-- Data to process --
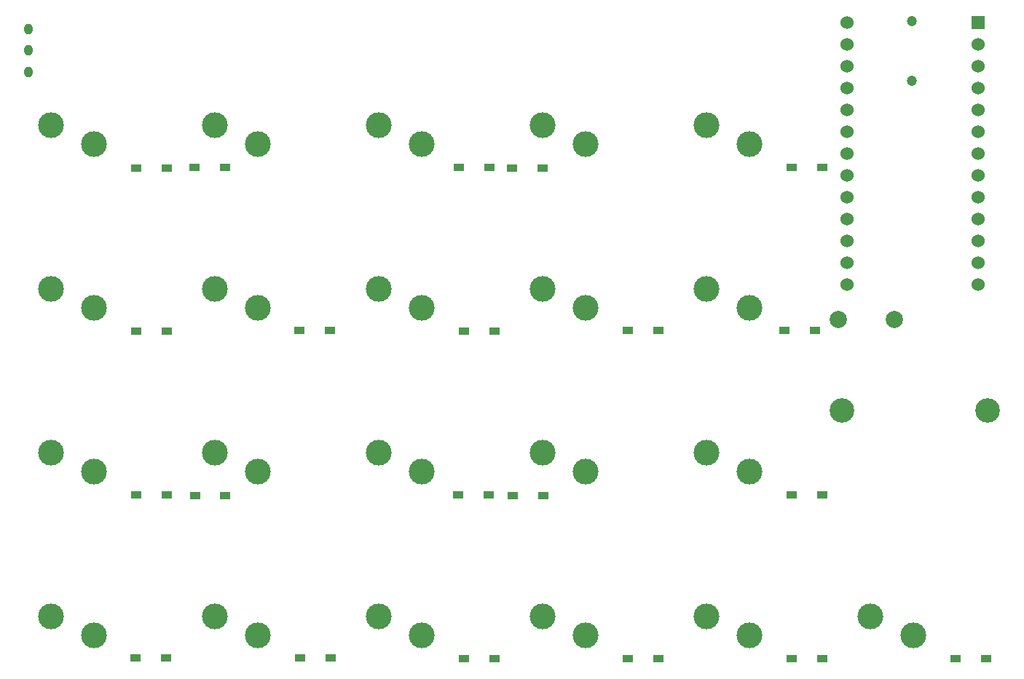
<source format=gbr>
%TF.GenerationSoftware,KiCad,Pcbnew,7.0.8*%
%TF.CreationDate,2024-10-11T08:32:43+09:00*%
%TF.ProjectId,cool642,636f6f6c-3634-4322-9e6b-696361645f70,rev?*%
%TF.SameCoordinates,Original*%
%TF.FileFunction,Soldermask,Top*%
%TF.FilePolarity,Negative*%
%FSLAX46Y46*%
G04 Gerber Fmt 4.6, Leading zero omitted, Abs format (unit mm)*
G04 Created by KiCad (PCBNEW 7.0.8) date 2024-10-11 08:32:43*
%MOMM*%
%LPD*%
G01*
G04 APERTURE LIST*
%ADD10R,1.300000X0.950000*%
%ADD11C,3.000000*%
%ADD12C,2.000000*%
%ADD13C,1.200000*%
%ADD14O,1.000000X1.300000*%
%ADD15C,2.850000*%
%ADD16C,1.524000*%
%ADD17R,1.524000X1.524000*%
G04 APERTURE END LIST*
D10*
%TO.C,D14*%
X62005000Y-27590000D03*
X65555000Y-27590000D03*
%TD*%
D11*
%TO.C,SW21*%
X-5000000Y-41800000D03*
X0Y-44000000D03*
%TD*%
%TO.C,SW15*%
X71200000Y-22750000D03*
X76200000Y-24950000D03*
%TD*%
D10*
%TO.C,D35*%
X81042500Y-65700000D03*
X84592500Y-65700000D03*
%TD*%
%TO.C,D15*%
X80215000Y-27520000D03*
X83765000Y-27520000D03*
%TD*%
D11*
%TO.C,SW33*%
X33100000Y-60850000D03*
X38100000Y-63050000D03*
%TD*%
D10*
%TO.C,D21*%
X4875000Y-46720000D03*
X8425000Y-46720000D03*
%TD*%
%TO.C,D13*%
X42975000Y-27660000D03*
X46525000Y-27660000D03*
%TD*%
D11*
%TO.C,SW4*%
X52150000Y-3700000D03*
X57150000Y-5900000D03*
%TD*%
%TO.C,SW36*%
X90250000Y-60850000D03*
X95250000Y-63050000D03*
%TD*%
%TO.C,SW3*%
X33100000Y-3700000D03*
X38100000Y-5900000D03*
%TD*%
D12*
%TO.C,SW41*%
X86490000Y-26300000D03*
X92990000Y-26300000D03*
%TD*%
D11*
%TO.C,SW31*%
X-5000000Y-60850000D03*
X0Y-63050000D03*
%TD*%
D10*
%TO.C,D25*%
X81085000Y-46680000D03*
X84635000Y-46680000D03*
%TD*%
%TO.C,D31*%
X4825000Y-65680000D03*
X8375000Y-65680000D03*
%TD*%
%TO.C,D34*%
X62015000Y-65750000D03*
X65565000Y-65750000D03*
%TD*%
D11*
%TO.C,SW1*%
X-5000000Y-3700000D03*
X0Y-5900000D03*
%TD*%
D10*
%TO.C,D24*%
X48650000Y-46760000D03*
X52200000Y-46760000D03*
%TD*%
%TO.C,D12*%
X23835000Y-27550000D03*
X27385000Y-27550000D03*
%TD*%
D11*
%TO.C,SW25*%
X71200000Y-41800000D03*
X76200000Y-44000000D03*
%TD*%
%TO.C,SW23*%
X33100000Y-41800000D03*
X38100000Y-44000000D03*
%TD*%
D10*
%TO.C,D11*%
X4855000Y-27610000D03*
X8405000Y-27610000D03*
%TD*%
D11*
%TO.C,SW2*%
X14050000Y-3700000D03*
X19050000Y-5900000D03*
%TD*%
D10*
%TO.C,D5*%
X81085000Y-8570000D03*
X84635000Y-8570000D03*
%TD*%
D11*
%TO.C,SW11*%
X-5000000Y-22750000D03*
X0Y-24950000D03*
%TD*%
%TO.C,SW5*%
X71200000Y-3700000D03*
X76200000Y-5900000D03*
%TD*%
%TO.C,SW32*%
X14050000Y-60850000D03*
X19050000Y-63050000D03*
%TD*%
D10*
%TO.C,D1*%
X4905000Y-8660000D03*
X8455000Y-8660000D03*
%TD*%
D11*
%TO.C,SW12*%
X14050000Y-22750000D03*
X19050000Y-24950000D03*
%TD*%
D10*
%TO.C,D33*%
X42975000Y-65700000D03*
X46525000Y-65700000D03*
%TD*%
%TO.C,D36*%
X100137500Y-65740000D03*
X103687500Y-65740000D03*
%TD*%
%TO.C,D23*%
X42275000Y-46660000D03*
X45825000Y-46660000D03*
%TD*%
%TO.C,D32*%
X23915000Y-65670000D03*
X27465000Y-65670000D03*
%TD*%
D11*
%TO.C,SW22*%
X14050000Y-41800000D03*
X19050000Y-44000000D03*
%TD*%
%TO.C,SW14*%
X52150000Y-22750000D03*
X57150000Y-24950000D03*
%TD*%
D10*
%TO.C,D3*%
X42370000Y-8600000D03*
X45920000Y-8600000D03*
%TD*%
%TO.C,D4*%
X48565000Y-8630000D03*
X52115000Y-8630000D03*
%TD*%
D11*
%TO.C,SW24*%
X52150000Y-41800000D03*
X57150000Y-44000000D03*
%TD*%
D10*
%TO.C,D22*%
X11695000Y-46740000D03*
X15245000Y-46740000D03*
%TD*%
D11*
%TO.C,SW35*%
X71200000Y-60850000D03*
X76200000Y-63050000D03*
%TD*%
D13*
%TO.C,J1*%
X95030000Y8460000D03*
X95030000Y1460000D03*
%TD*%
D10*
%TO.C,D2*%
X11645000Y-8590000D03*
X15195000Y-8590000D03*
%TD*%
D11*
%TO.C,SW13*%
X33100000Y-22750000D03*
X38100000Y-24950000D03*
%TD*%
%TO.C,SW34*%
X52150000Y-60850000D03*
X57150000Y-63050000D03*
%TD*%
D14*
%TO.C,SW42*%
X-7620000Y7520000D03*
X-7620000Y5020000D03*
X-7620000Y2520000D03*
%TD*%
D15*
%TO.C,BT1*%
X86950000Y-36900000D03*
X103850000Y-36900000D03*
%TD*%
D16*
%TO.C,U2*%
X87497200Y5680000D03*
X87497200Y3140000D03*
X87497200Y600000D03*
X87497200Y-1940000D03*
X87497200Y-4480000D03*
X87497200Y-7020000D03*
X87497200Y-9560000D03*
X87497200Y-12100000D03*
X87497200Y-14640000D03*
X87497200Y-17180000D03*
X87497200Y-19720000D03*
X87497200Y-22260000D03*
X102717200Y-22260000D03*
X102717200Y-19720000D03*
X102717200Y-17180000D03*
X102717200Y-14640000D03*
X102717200Y-12100000D03*
X102717200Y-9560000D03*
X102717200Y-7020000D03*
X102717200Y-4480000D03*
X102717200Y-1940000D03*
X102717200Y600000D03*
X102717200Y3140000D03*
X102717200Y5680000D03*
D17*
X102717200Y8220000D03*
D16*
X87497200Y8220000D03*
%TD*%
M02*

</source>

-- Exercise requirements --
Count the lines in the preceding entries that contain the string "APERTURE", and state only the resulting number.

-- Solution to the problem --
2